EXERCISE INSTRUCTIONS -
For this exercise, report every line of the material that includes "down".

PROVIDED ENTRIES -

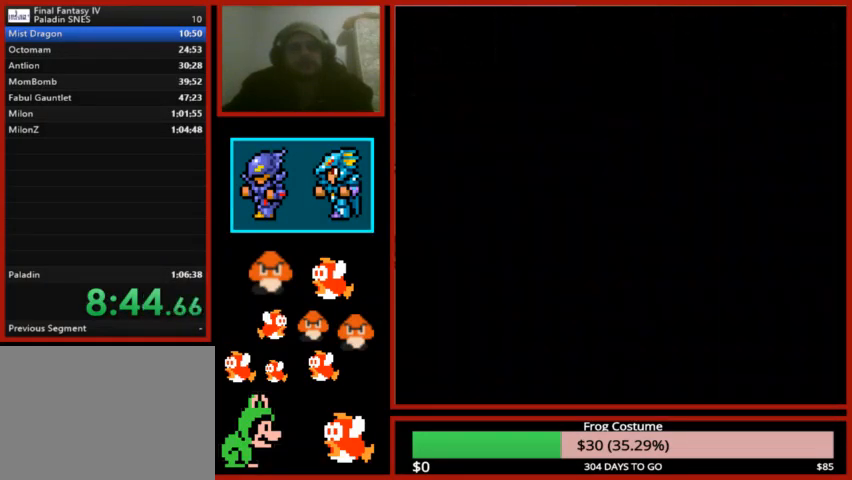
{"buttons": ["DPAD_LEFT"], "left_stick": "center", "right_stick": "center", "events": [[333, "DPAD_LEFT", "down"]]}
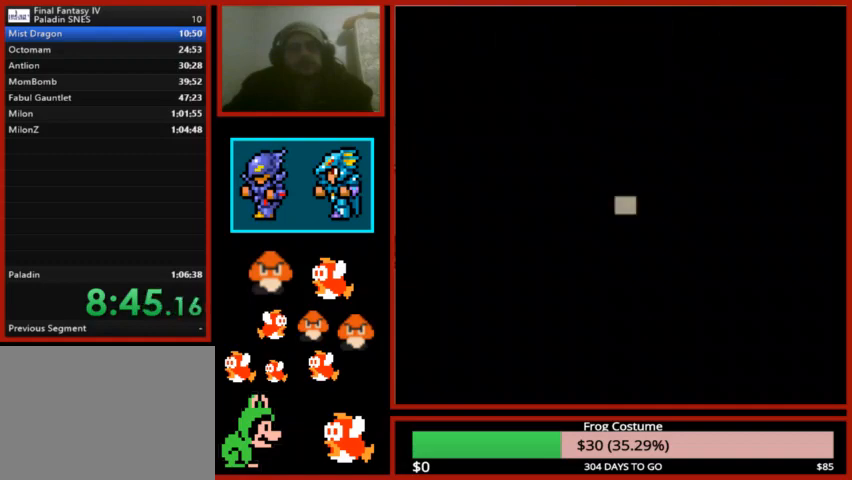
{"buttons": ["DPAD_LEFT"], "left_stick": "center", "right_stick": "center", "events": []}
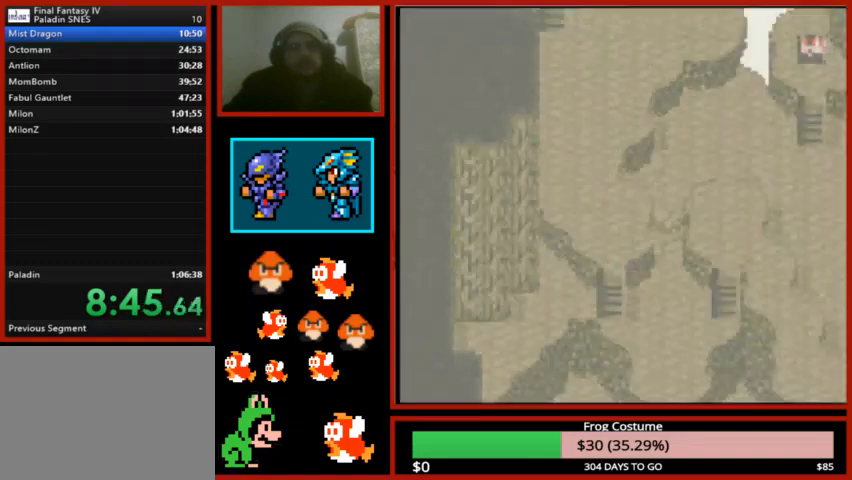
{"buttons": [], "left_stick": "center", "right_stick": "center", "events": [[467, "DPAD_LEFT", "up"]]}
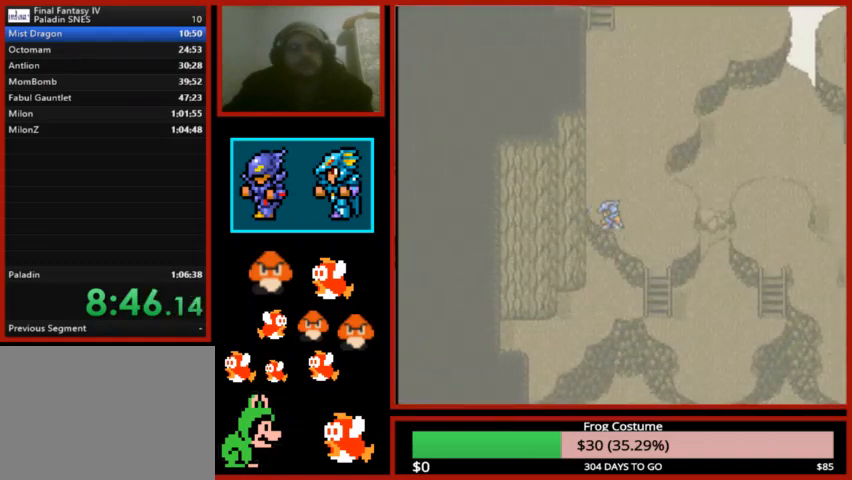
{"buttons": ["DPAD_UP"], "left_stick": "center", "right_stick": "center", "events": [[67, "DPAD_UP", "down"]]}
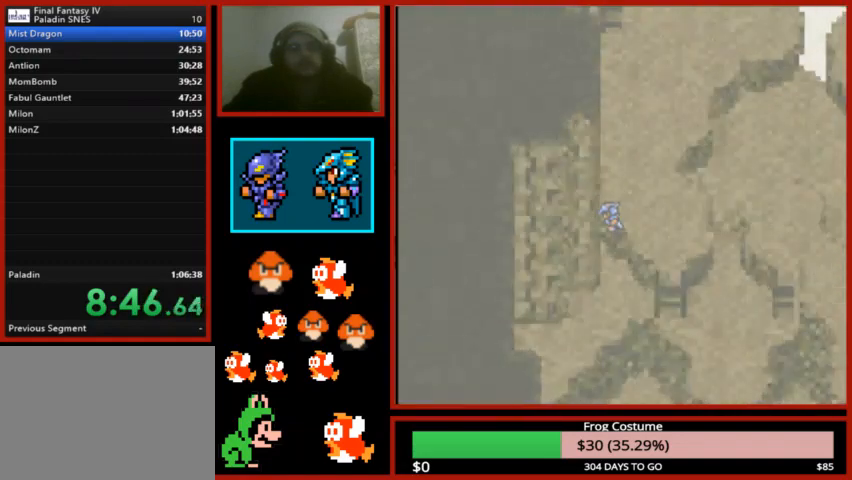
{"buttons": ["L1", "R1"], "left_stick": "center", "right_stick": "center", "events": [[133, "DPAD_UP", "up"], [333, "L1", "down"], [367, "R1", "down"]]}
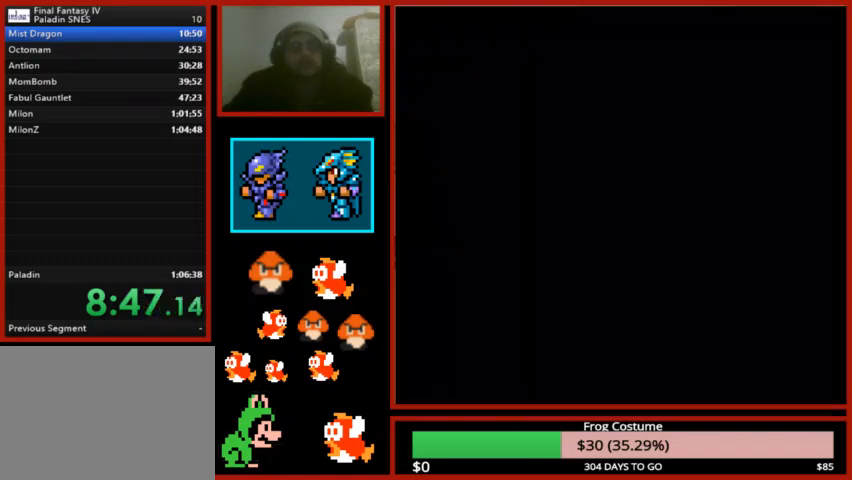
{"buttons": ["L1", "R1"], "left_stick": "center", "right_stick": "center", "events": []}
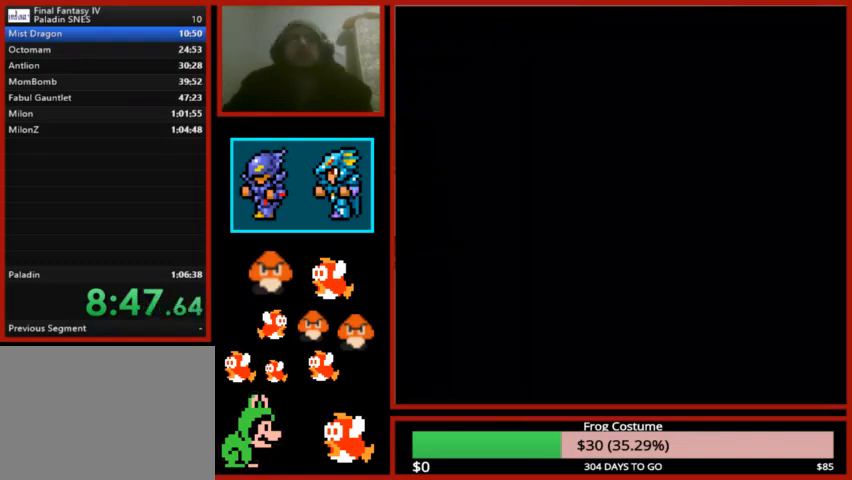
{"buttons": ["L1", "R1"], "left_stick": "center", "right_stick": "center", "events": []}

...

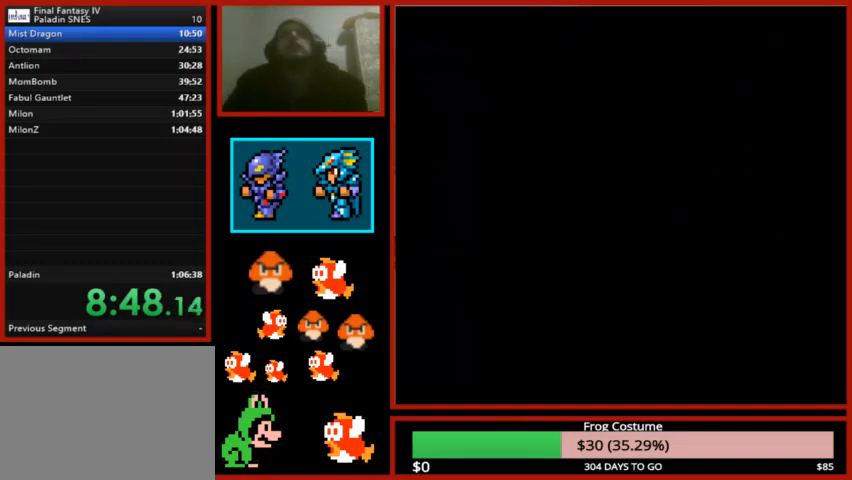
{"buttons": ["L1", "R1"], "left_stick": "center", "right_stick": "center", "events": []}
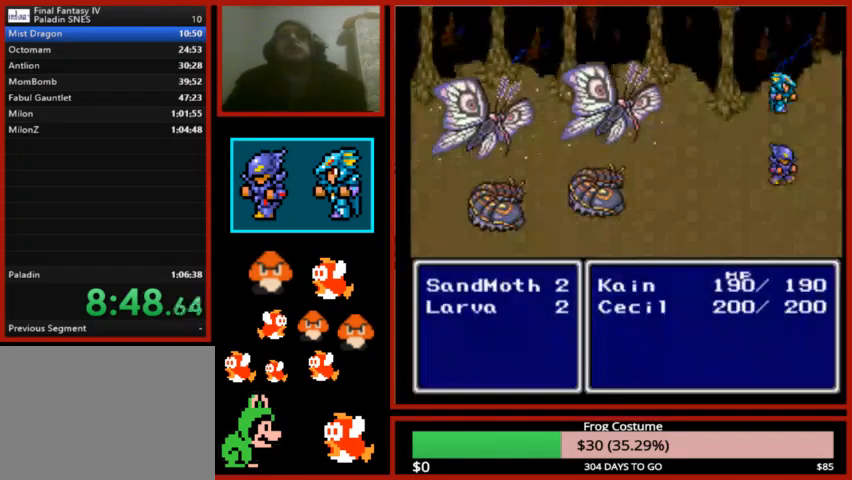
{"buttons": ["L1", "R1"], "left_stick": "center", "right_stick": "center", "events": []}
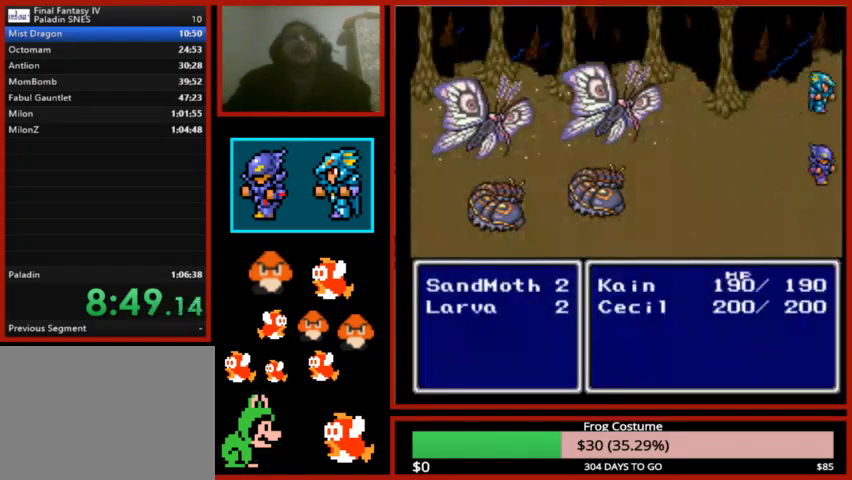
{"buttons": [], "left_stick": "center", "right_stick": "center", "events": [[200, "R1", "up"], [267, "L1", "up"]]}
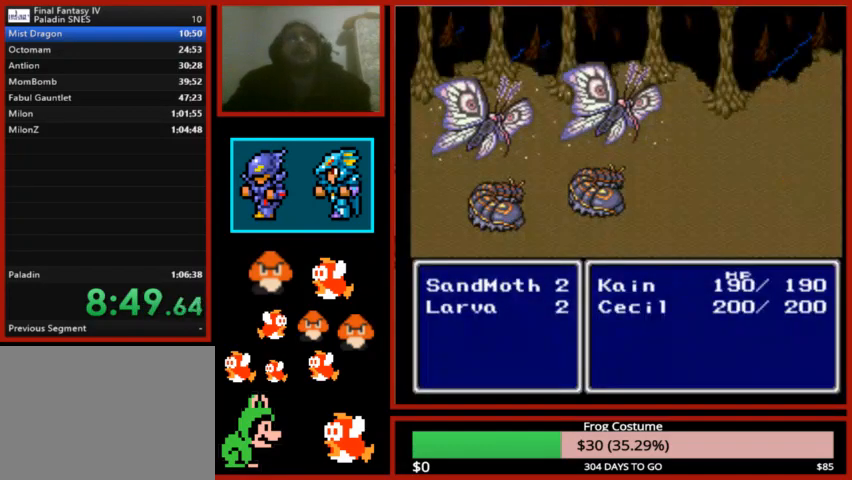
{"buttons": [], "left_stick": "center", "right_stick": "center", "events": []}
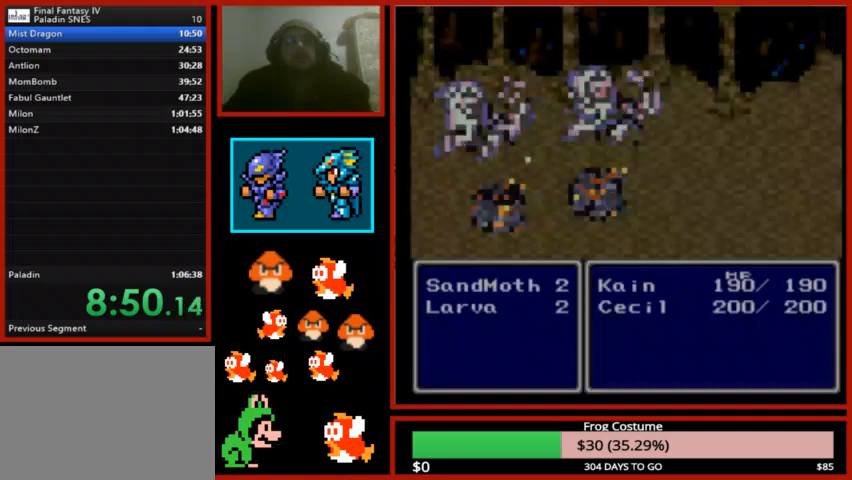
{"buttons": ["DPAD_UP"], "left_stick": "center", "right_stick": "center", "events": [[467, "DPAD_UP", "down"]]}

EXERCISE RESULT -
{"buttons": ["DPAD_LEFT"], "left_stick": "center", "right_stick": "center", "events": [[333, "DPAD_LEFT", "down"]]}
{"buttons": ["DPAD_UP"], "left_stick": "center", "right_stick": "center", "events": [[67, "DPAD_UP", "down"]]}
{"buttons": ["L1", "R1"], "left_stick": "center", "right_stick": "center", "events": [[133, "DPAD_UP", "up"], [333, "L1", "down"], [367, "R1", "down"]]}
{"buttons": ["DPAD_UP"], "left_stick": "center", "right_stick": "center", "events": [[467, "DPAD_UP", "down"]]}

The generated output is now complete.